- _Exercise_
Reproduce the lines below word for word, leaving out the pictures.

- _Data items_
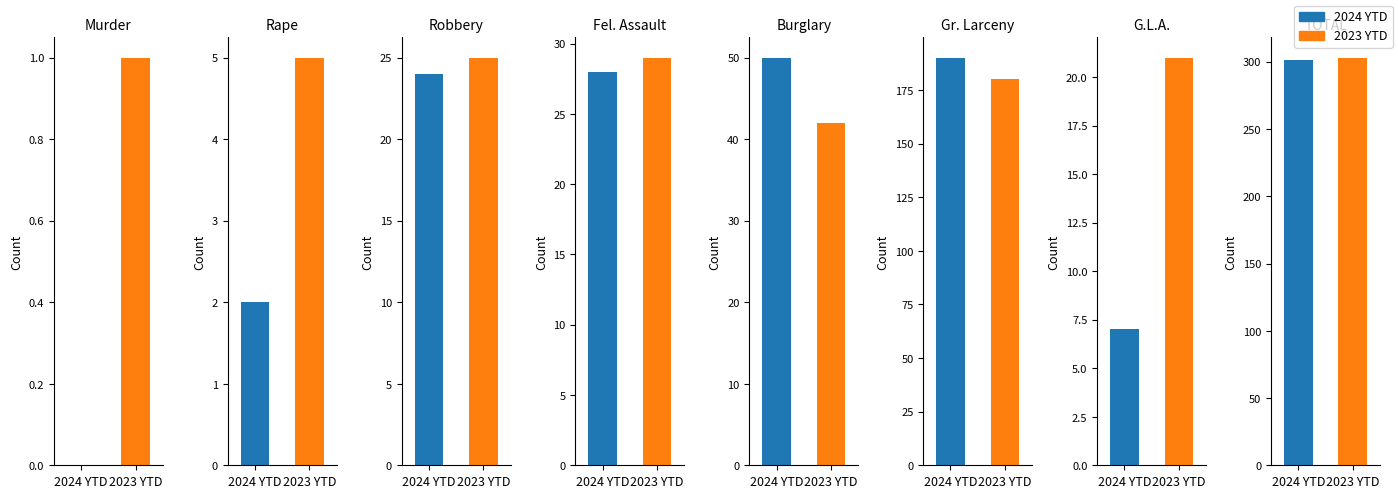

At which category is the sum across all series the highest?

TOTAL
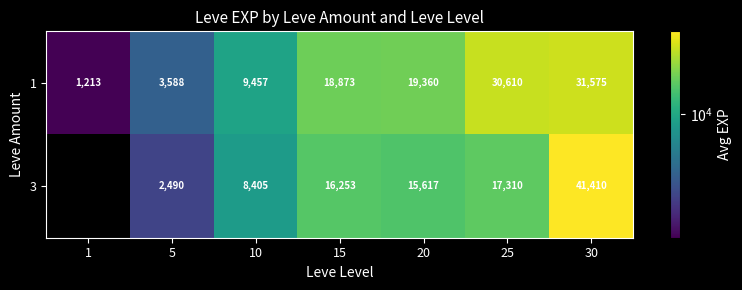

Which category has the highest value across all series?

30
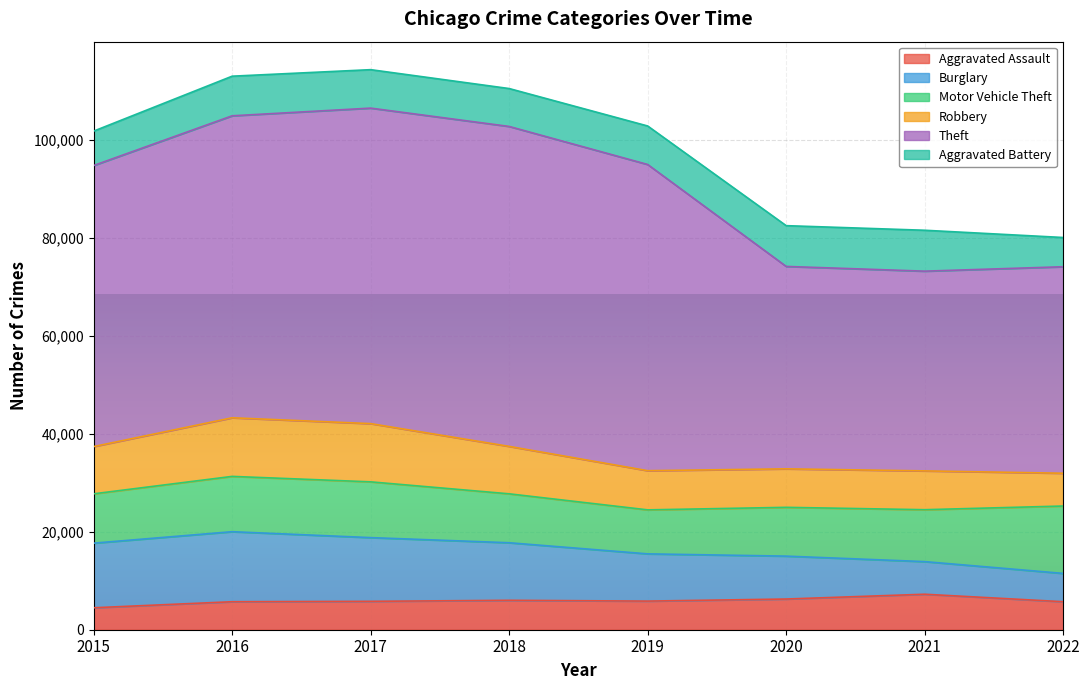

Which label corresponds to the smallest value in the chart?

2015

- _Answer section_
At which category is the sum across all series the highest?

TOTAL

Which category has the highest value across all series?

30

Which label corresponds to the smallest value in the chart?

2015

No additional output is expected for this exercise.